There is an extent to which horror movies are in a rut. They mostly fall into three types right now: Japanese horror in which ghosts of small children with blank faces, badly maintained hair, and black eyes rush out of closets or wells or otherwise enclosed spaces to destroy your soul; torture films in which reasonless men capture vacationing teens and gradually vivisect them, usually without consequence and with no more than one survivor; and apocalypse horror in which some event has turned the world (or our diseased and dead brethren and sistren) against us. Frequently, these types will borrow tropes back and forth from each other. And of course there are movies coming out that play against these types, such as the Saw films. But the rut is visibly there now, over a decade beyond when Scream first invented the post-modern horror film, pulling the genre back from the brink of irrelevance.
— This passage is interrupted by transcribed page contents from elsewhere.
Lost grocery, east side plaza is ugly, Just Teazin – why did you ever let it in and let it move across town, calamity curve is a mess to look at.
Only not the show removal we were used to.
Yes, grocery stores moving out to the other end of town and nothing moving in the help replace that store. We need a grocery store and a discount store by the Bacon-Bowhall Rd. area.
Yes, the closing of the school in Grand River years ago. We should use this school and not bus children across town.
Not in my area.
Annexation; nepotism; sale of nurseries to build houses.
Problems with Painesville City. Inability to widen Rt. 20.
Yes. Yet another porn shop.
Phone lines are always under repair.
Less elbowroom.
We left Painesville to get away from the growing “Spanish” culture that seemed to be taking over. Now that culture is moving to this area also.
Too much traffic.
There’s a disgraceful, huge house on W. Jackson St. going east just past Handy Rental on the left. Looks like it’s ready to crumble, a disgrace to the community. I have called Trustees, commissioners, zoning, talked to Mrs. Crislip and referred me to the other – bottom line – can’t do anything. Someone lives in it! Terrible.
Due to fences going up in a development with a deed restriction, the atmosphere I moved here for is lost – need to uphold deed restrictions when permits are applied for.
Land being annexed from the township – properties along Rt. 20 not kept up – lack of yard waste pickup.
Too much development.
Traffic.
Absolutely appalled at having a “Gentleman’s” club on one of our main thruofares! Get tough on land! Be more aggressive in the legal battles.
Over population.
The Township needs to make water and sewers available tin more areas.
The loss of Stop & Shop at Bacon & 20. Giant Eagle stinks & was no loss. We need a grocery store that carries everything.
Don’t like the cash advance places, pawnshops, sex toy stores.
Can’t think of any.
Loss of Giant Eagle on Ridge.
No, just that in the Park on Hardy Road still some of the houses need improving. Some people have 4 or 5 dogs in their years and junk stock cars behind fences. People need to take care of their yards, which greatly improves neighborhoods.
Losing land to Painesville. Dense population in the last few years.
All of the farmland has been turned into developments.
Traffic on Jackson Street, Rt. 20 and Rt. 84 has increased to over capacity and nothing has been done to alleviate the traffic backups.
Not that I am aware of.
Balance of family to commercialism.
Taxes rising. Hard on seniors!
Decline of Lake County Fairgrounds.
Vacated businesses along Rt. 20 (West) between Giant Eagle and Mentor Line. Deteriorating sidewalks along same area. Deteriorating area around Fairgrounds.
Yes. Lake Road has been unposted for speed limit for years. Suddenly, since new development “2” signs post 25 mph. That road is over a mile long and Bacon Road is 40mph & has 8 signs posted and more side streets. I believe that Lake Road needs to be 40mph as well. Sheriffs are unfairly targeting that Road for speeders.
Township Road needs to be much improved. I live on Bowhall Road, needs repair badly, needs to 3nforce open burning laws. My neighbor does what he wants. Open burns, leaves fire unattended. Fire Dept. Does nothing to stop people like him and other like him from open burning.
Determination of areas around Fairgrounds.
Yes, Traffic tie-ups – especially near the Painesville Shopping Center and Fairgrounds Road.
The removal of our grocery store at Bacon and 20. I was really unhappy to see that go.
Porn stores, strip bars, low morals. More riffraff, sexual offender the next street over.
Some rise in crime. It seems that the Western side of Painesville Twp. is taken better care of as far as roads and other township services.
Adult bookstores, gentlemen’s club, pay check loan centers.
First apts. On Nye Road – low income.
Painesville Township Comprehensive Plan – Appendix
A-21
The good news, though, is that the rut is nowhere near played out, and still provides far better quality than at any point since the 1970s.[1] If anything, the cross-pollination between the types is improving things and keeping no one rut from getting all that deep. All of which is the long way around to mentioning that I saw Quarantine last week, I suppose, but the state of the genre is often on my mind as I think about what I have to say in these reviews. It’s undeniable that I’m excited to be seeing so much good quality coming out after I spent the ’90s in a video store wasteland being mocked mercilessly by all the people around me who weren’t able to see the potential I was so certain was there.
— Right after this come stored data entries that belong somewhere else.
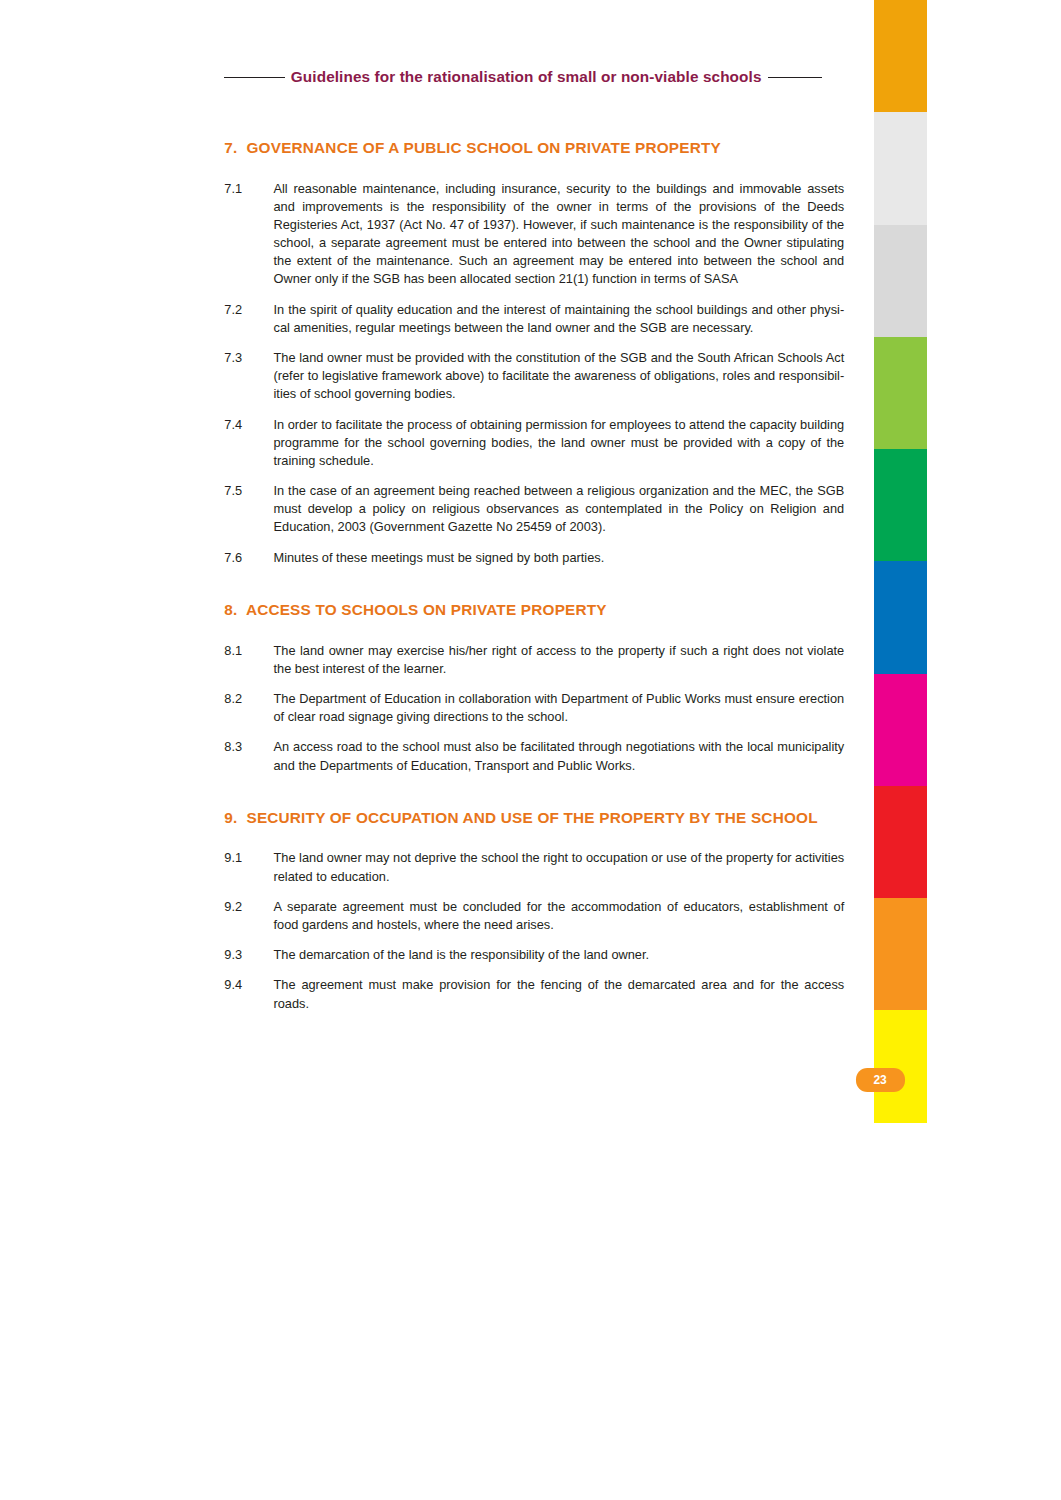Guidelines for the rationalisation of small or non-viable schools
7. Governance of a public school on private property
7.1 All reasonable maintenance, including insurance, security to the buildings and immovable assets and improvements is the responsibility of the owner in terms of the provisions of the Deeds Registeries Act, 1937 (Act No. 47 of 1937). However, if such maintenance is the responsibility of the school, a separate agreement must be entered into between the school and the Owner stipulating the extent of the maintenance. Such an agreement may be entered into between the school and Owner only if the SGB has been allocated section 21(1) function in terms of SASA
7.2 In the spirit of quality education and the interest of maintaining the school buildings and other physical amenities, regular meetings between the land owner and the SGB are necessary.
7.3 The land owner must be provided with the constitution of the SGB and the South African Schools Act (refer to legislative framework above) to facilitate the awareness of obligations, roles and responsibilities of school governing bodies.
7.4 In order to facilitate the process of obtaining permission for employees to attend the capacity building programme for the school governing bodies, the land owner must be provided with a copy of the training schedule.
7.5 In the case of an agreement being reached between a religious organization and the MEC, the SGB must develop a policy on religious observances as contemplated in the Policy on Religion and Education, 2003 (Government Gazette No 25459 of 2003).
7.6 Minutes of these meetings must be signed by both parties.
8. Access to schools on private property
8.1 The land owner may exercise his/her right of access to the property if such a right does not violate the best interest of the learner.
8.2 The Department of Education in collaboration with Department of Public Works must ensure erection of clear road signage giving directions to the school.
8.3 An access road to the school must also be facilitated through negotiations with the local municipality and the Departments of Education, Transport and Public Works.
9. Security of occupation and use of the property by the school
9.1 The land owner may not deprive the school the right to occupation or use of the property for activities related to education.
9.2 A separate agreement must be concluded for the accommodation of educators, establishment of food gardens and hostels, where the need arises.
9.3 The demarcation of the land is the responsibility of the land owner.
9.4 The agreement must make provision for the fencing of the demarcated area and for the access roads.
23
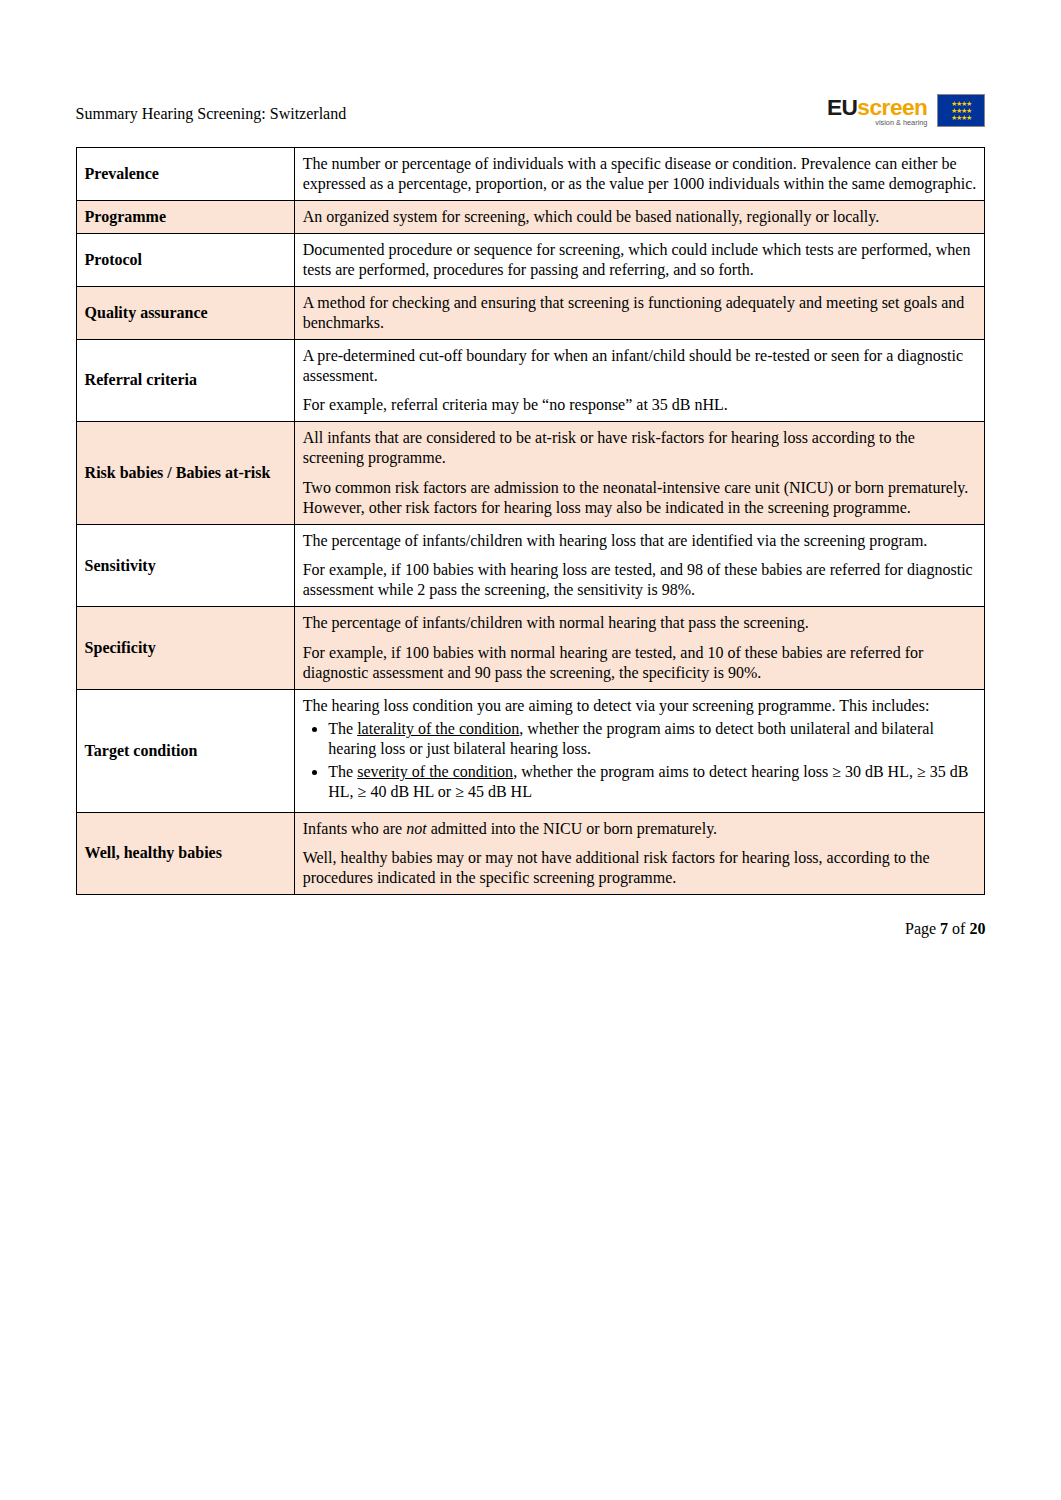Summary Hearing Screening: Switzerland
EU screen vision & hearing
| Prevalence | The number or percentage of individuals with a specific disease or condition. Prevalence can either be expressed as a percentage, proportion, or as the value per 1000 individuals within the same demographic. |
| Programme | An organized system for screening, which could be based nationally, regionally or locally. |
| Protocol | Documented procedure or sequence for screening, which could include which tests are performed, when tests are performed, procedures for passing and referring, and so forth. |
| Quality assurance | A method for checking and ensuring that screening is functioning adequately and meeting set goals and benchmarks. |
| Referral criteria | A pre-determined cut-off boundary for when an infant/child should be re-tested or seen for a diagnostic assessment. For example, referral criteria may be “no response” at 35 dB nHL. |
| Risk babies / Babies at-risk | All infants that are considered to be at-risk or have risk-factors for hearing loss according to the screening programme. Two common risk factors are admission to the neonatal-intensive care unit (NICU) or born prematurely. However, other risk factors for hearing loss may also be indicated in the screening programme. |
| Sensitivity | The percentage of infants/children with hearing loss that are identified via the screening program. For example, if 100 babies with hearing loss are tested, and 98 of these babies are referred for diagnostic assessment while 2 pass the screening, the sensitivity is 98%. |
| Specificity | The percentage of infants/children with normal hearing that pass the screening. For example, if 100 babies with normal hearing are tested, and 10 of these babies are referred for diagnostic assessment and 90 pass the screening, the specificity is 90%. |
| Target condition | The hearing loss condition you are aiming to detect via your screening programme. This includes: The laterality of the condition , whether the program aims to detect both unilateral and bilateral hearing loss or just bilateral hearing loss. The severity of the condition , whether the program aims to detect hearing loss ≥ 30 dB HL, ≥ 35 dB HL, ≥ 40 dB HL or ≥ 45 dB HL |
| Well, healthy babies | Infants who are not admitted into the NICU or born prematurely. Well, healthy babies may or may not have additional risk factors for hearing loss, according to the procedures indicated in the specific screening programme. |
Page 7 of 20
But, yeah, Quarantine, which as it turns out snagged tropes from across both aisles, was mostly a cross between the apocalypse type and a less common but very influential type I haven’t got around to mentioning yet, the camera-is-a-character type. Y’know, Blair Witch or Cloverfield. A plucky local-market TV reporter[2] is on overnight assignment in a fire station when a 911 comes in about a woman screaming and otherwise behaving bizarrely in an apartment building. Fire and police are dispatched, with the camera doing ride-along duty, to discover all the inhabitants milling around, confused over the late night and the fuss. And just when they realize that things might be more dire than a mere disoriented elderly woman can account for, they also discover that the entire building has been sealed off, with nobody allowed to enter or exit upon threat of lethal force. And then the phones are jammed. And then, things start to go horribly wrong.
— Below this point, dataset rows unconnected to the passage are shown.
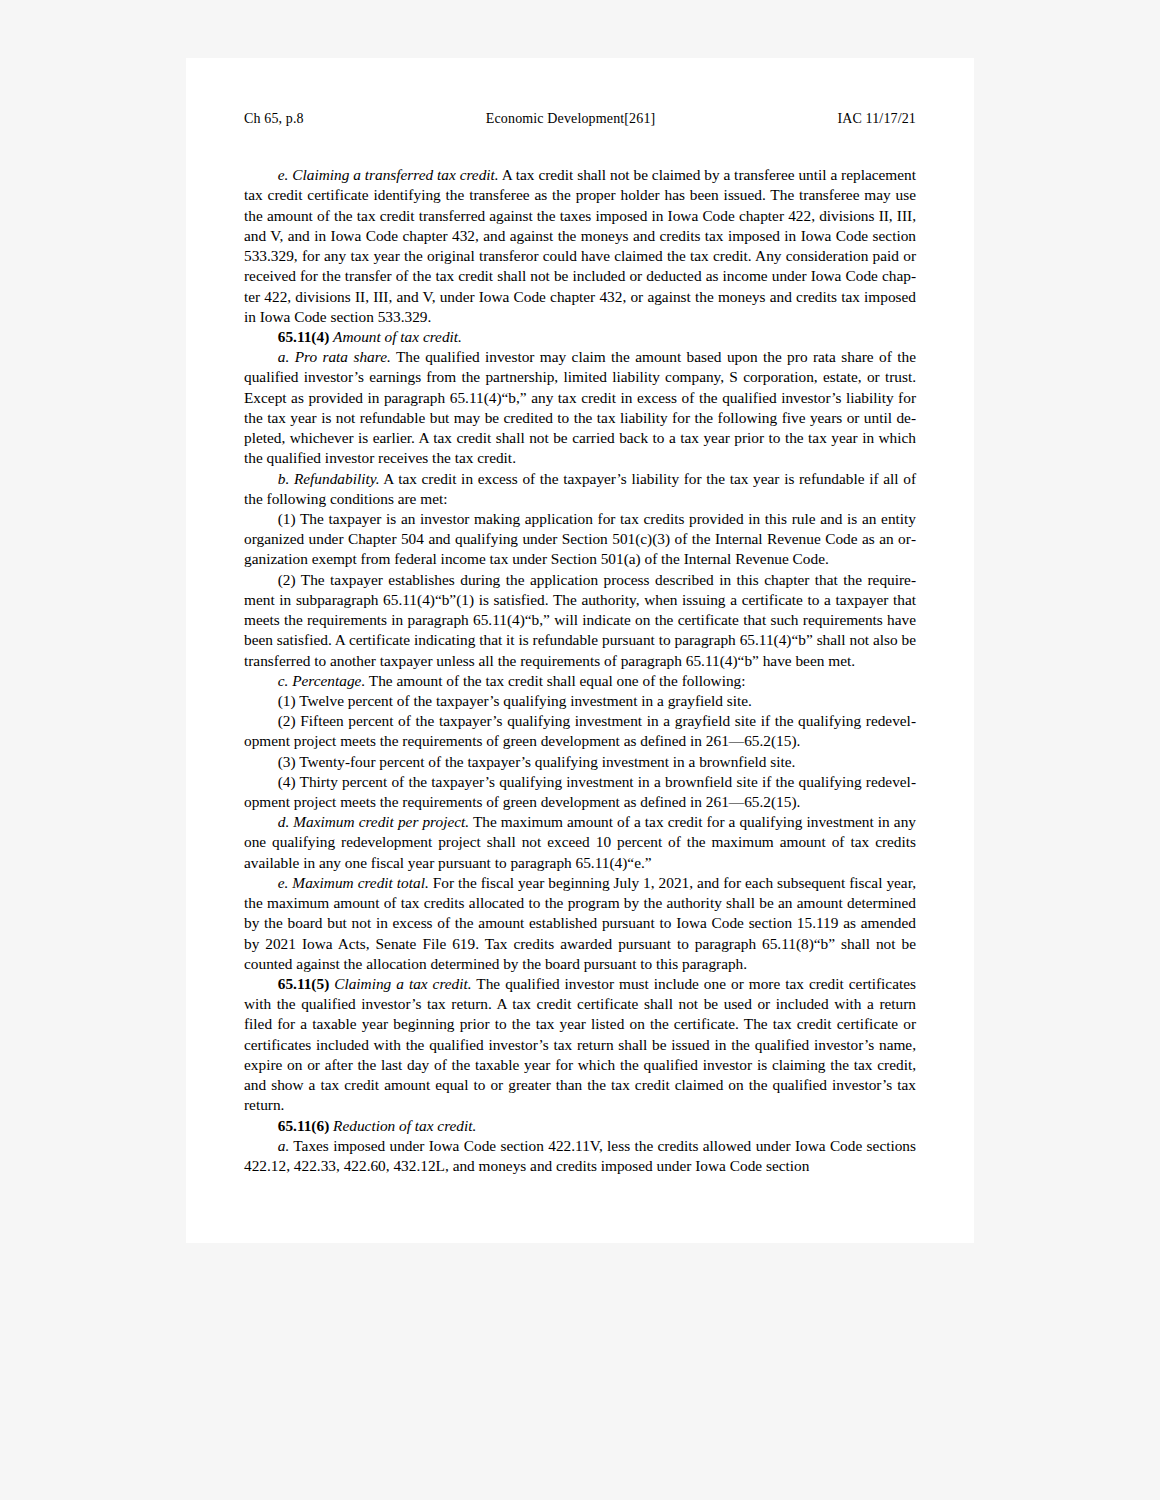Ch 65, p.8
Economic Development[261]
IAC 11/17/21
e. Claiming a transferred tax credit. A tax credit shall not be claimed by a transferee until a replacement tax credit certificate identifying the transferee as the proper holder has been issued. The transferee may use the amount of the tax credit transferred against the taxes imposed in Iowa Code chapter 422, divisions II, III, and V, and in Iowa Code chapter 432, and against the moneys and credits tax imposed in Iowa Code section 533.329, for any tax year the original transferor could have claimed the tax credit. Any consideration paid or received for the transfer of the tax credit shall not be included or deducted as income under Iowa Code chapter 422, divisions II, III, and V, under Iowa Code chapter 432, or against the moneys and credits tax imposed in Iowa Code section 533.329.
65.11(4) Amount of tax credit.
a. Pro rata share. The qualified investor may claim the amount based upon the pro rata share of the qualified investor’s earnings from the partnership, limited liability company, S corporation, estate, or trust. Except as provided in paragraph 65.11(4)“b,” any tax credit in excess of the qualified investor’s liability for the tax year is not refundable but may be credited to the tax liability for the following five years or until depleted, whichever is earlier. A tax credit shall not be carried back to a tax year prior to the tax year in which the qualified investor receives the tax credit.
b. Refundability. A tax credit in excess of the taxpayer’s liability for the tax year is refundable if all of the following conditions are met:
(1) The taxpayer is an investor making application for tax credits provided in this rule and is an entity organized under Chapter 504 and qualifying under Section 501(c)(3) of the Internal Revenue Code as an organization exempt from federal income tax under Section 501(a) of the Internal Revenue Code.
(2) The taxpayer establishes during the application process described in this chapter that the requirement in subparagraph 65.11(4)“b”(1) is satisfied. The authority, when issuing a certificate to a taxpayer that meets the requirements in paragraph 65.11(4)“b,” will indicate on the certificate that such requirements have been satisfied. A certificate indicating that it is refundable pursuant to paragraph 65.11(4)“b” shall not also be transferred to another taxpayer unless all the requirements of paragraph 65.11(4)“b” have been met.
c. Percentage. The amount of the tax credit shall equal one of the following:
(1) Twelve percent of the taxpayer’s qualifying investment in a grayfield site.
(2) Fifteen percent of the taxpayer’s qualifying investment in a grayfield site if the qualifying redevelopment project meets the requirements of green development as defined in 261—65.2(15).
(3) Twenty-four percent of the taxpayer’s qualifying investment in a brownfield site.
(4) Thirty percent of the taxpayer’s qualifying investment in a brownfield site if the qualifying redevelopment project meets the requirements of green development as defined in 261—65.2(15).
d. Maximum credit per project. The maximum amount of a tax credit for a qualifying investment in any one qualifying redevelopment project shall not exceed 10 percent of the maximum amount of tax credits available in any one fiscal year pursuant to paragraph 65.11(4)“e.”
e. Maximum credit total. For the fiscal year beginning July 1, 2021, and for each subsequent fiscal year, the maximum amount of tax credits allocated to the program by the authority shall be an amount determined by the board but not in excess of the amount established pursuant to Iowa Code section 15.119 as amended by 2021 Iowa Acts, Senate File 619. Tax credits awarded pursuant to paragraph 65.11(8)“b” shall not be counted against the allocation determined by the board pursuant to this paragraph.
65.11(5) Claiming a tax credit. The qualified investor must include one or more tax credit certificates with the qualified investor’s tax return. A tax credit certificate shall not be used or included with a return filed for a taxable year beginning prior to the tax year listed on the certificate. The tax credit certificate or certificates included with the qualified investor’s tax return shall be issued in the qualified investor’s name, expire on or after the last day of the taxable year for which the qualified investor is claiming the tax credit, and show a tax credit amount equal to or greater than the tax credit claimed on the qualified investor’s tax return.
65.11(6) Reduction of tax credit.
a. Taxes imposed under Iowa Code section 422.11V, less the credits allowed under Iowa Code sections 422.12, 422.33, 422.60, 432.12L, and moneys and credits imposed under Iowa Code section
The one downside I should mention is that Quarantine is far more interested in the ride than the destination. This doesn’t really bother me much, because the confusion, sense of betrayal, and mounting-terror-as-character-study of the handful of people who are more than cardboard cutouts are more than enough to keep me happy. And although the movie eventually provides something akin to answers, that move is very cursory and unlikely to satisfy anyone who needs a Reason behind Events.

Anyway, I guess it’s like I said back at the beginning. This is well-trodden ground, and it has nothing much new to offer. But what it offers is certainly entertaining and still manages to pull in enough disparate elements to not feel copied, unlike the bad days of the ’80s that nearly killed the genre in the first place. Although I could wish someone had handed the reporter chick a paper bag at some point, or possibly a calming slap. ‘Cause there are a number of minutes of hyperventilating that are impossible to listen to, regardless of how realistic the action might be. I’m not sure what that number is, and it might vary from person to person. But it is at least two minutes shorter than the number portrayed by this otherwise delightful little film.

[1] Which, okay, sounds unimpressive, but then again movies in general haven’t been around all that long, so calling this the Silver Age of horror to the Golden Age of the ’70s really isn’t such faint praise as it might look at first glance.
[2] Who you hopefully know as Deb Morgan from Dexter.